Liquidación del contrato y el destino de los peajes
A partir del 22 de julio, las cinco estaciones de peaje activas en el corredor vial: Gambote, Pasacaballos, Bayunca, Sabanagrande y Galapa, dejarán de ser operadas por privados y pasarán a ser administradas directamente por el Estado a través de Invías, junto con los 249 kilómetros de infraestructura. Paralelamente, el Gobierno Nacional trabaja en la definición del modelo definitivo que guiará la administración técnica y los desarrollos futuros de este corredor.

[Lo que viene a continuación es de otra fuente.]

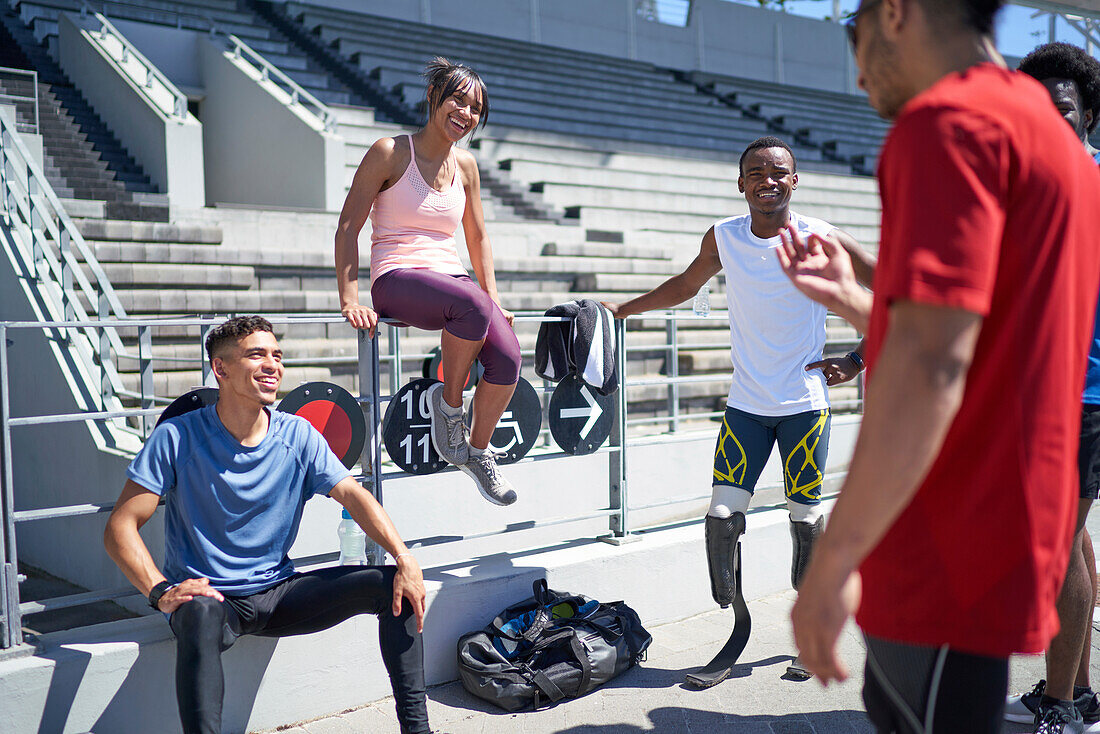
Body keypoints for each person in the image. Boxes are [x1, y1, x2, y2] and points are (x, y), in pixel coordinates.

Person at [778, 1, 1100, 732]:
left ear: (896, 12)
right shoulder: (1051, 137)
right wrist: (862, 303)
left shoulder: (947, 124)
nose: (858, 77)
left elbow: (930, 368)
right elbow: (992, 341)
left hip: (945, 534)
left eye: (855, 43)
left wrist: (829, 567)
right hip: (1006, 523)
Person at [602, 135, 876, 677]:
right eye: (756, 172)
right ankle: (735, 616)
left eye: (779, 172)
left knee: (805, 519)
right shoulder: (723, 237)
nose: (767, 181)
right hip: (746, 406)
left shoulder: (821, 237)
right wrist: (624, 308)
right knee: (722, 517)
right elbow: (686, 283)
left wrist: (858, 358)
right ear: (740, 182)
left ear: (794, 181)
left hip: (804, 406)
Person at [104, 316, 431, 734]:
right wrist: (161, 590)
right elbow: (121, 525)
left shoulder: (299, 435)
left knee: (395, 587)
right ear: (220, 369)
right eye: (256, 354)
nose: (272, 364)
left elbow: (353, 495)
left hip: (279, 592)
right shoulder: (178, 437)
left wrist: (404, 557)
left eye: (277, 355)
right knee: (200, 611)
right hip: (211, 600)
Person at [334, 57, 521, 506]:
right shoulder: (391, 152)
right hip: (397, 276)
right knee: (471, 304)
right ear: (434, 96)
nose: (466, 112)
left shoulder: (468, 167)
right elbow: (348, 226)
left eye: (475, 107)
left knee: (509, 359)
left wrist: (494, 297)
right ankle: (449, 409)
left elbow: (476, 236)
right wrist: (350, 297)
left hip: (453, 283)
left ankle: (475, 451)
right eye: (458, 99)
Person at [1004, 41, 1100, 733]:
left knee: (1055, 548)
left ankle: (1063, 709)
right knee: (1073, 541)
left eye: (1061, 109)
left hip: (1079, 397)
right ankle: (1078, 691)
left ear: (1088, 115)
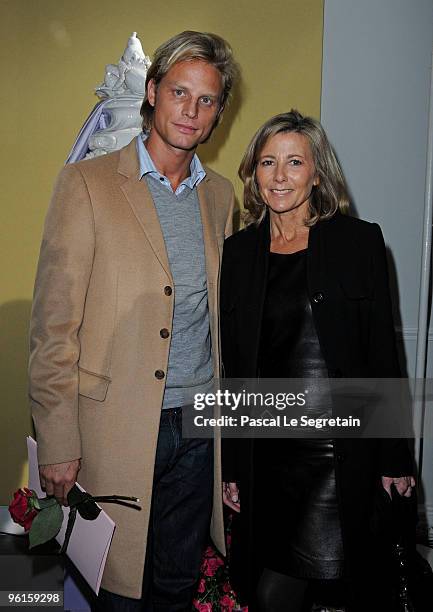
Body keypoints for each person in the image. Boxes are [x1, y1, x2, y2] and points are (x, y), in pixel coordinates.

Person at [29, 31, 238, 611]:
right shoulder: (87, 186)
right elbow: (53, 330)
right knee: (117, 594)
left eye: (207, 100)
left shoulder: (221, 198)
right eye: (179, 92)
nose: (192, 111)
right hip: (115, 431)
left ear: (220, 111)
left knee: (175, 588)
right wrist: (58, 441)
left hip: (200, 428)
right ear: (152, 91)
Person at [220, 110, 415, 612]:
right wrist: (233, 467)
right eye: (268, 162)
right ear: (254, 172)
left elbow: (382, 356)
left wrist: (394, 457)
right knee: (266, 589)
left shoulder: (358, 241)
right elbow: (236, 370)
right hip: (270, 458)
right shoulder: (238, 254)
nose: (280, 176)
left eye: (294, 162)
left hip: (336, 454)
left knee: (313, 589)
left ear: (317, 172)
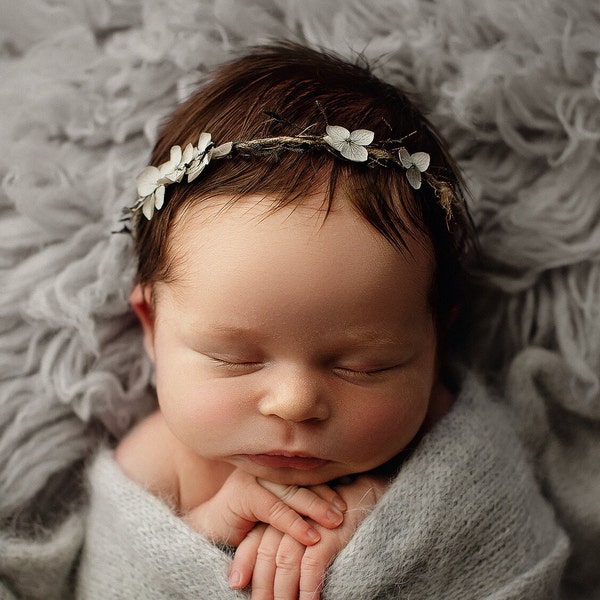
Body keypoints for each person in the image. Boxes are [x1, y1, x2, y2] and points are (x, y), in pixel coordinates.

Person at [76, 43, 568, 600]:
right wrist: (212, 525)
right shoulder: (161, 463)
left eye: (364, 365)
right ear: (150, 326)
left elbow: (508, 540)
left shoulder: (444, 437)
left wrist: (381, 522)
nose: (293, 402)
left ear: (436, 338)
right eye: (233, 357)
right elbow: (113, 581)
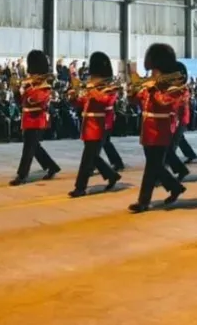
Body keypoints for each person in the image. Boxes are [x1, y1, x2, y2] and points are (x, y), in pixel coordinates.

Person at [127, 44, 187, 212]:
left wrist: (153, 90)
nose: (152, 74)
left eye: (155, 71)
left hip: (161, 130)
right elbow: (138, 101)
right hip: (148, 129)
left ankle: (143, 201)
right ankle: (175, 187)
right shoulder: (151, 85)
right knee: (154, 165)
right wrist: (132, 92)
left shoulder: (173, 87)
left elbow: (164, 103)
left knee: (152, 166)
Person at [68, 52, 122, 197]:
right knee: (93, 157)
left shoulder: (110, 88)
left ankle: (80, 187)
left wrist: (92, 91)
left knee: (87, 158)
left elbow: (106, 102)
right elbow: (81, 103)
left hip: (100, 126)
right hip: (88, 125)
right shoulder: (91, 87)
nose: (92, 78)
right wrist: (73, 97)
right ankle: (111, 175)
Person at [10, 50, 60, 186]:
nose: (31, 75)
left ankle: (22, 175)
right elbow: (22, 102)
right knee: (35, 148)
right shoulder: (30, 85)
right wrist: (16, 91)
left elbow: (35, 100)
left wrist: (27, 87)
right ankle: (52, 167)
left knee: (28, 149)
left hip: (38, 120)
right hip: (27, 119)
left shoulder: (45, 86)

Este traspaso operativo se produce en medio de un intenso debate social y político en los departamentos de Bolívar y Atlántico respecto al futuro del esquema tarifario. Múltiples organizaciones ciudadanas y sectores populares han elevado solicitudes formales para que se revise, reduzca o suspenda la continuidad de los cobros una vez que las casetas pasen a propiedad pública.
No obstante, frente a estas presiones sociales, las autoridades del sector de transporte a nivel nacional han sido enfáticas en precisar que la actual etapa de reversión se limita exclusivamente a un cambio en la entidad administradora de la infraestructura, por lo cual este proceso no implicará modificaciones automáticas ni rebajas inmediatas en el funcionamiento o tarifas de las estaciones de peaje.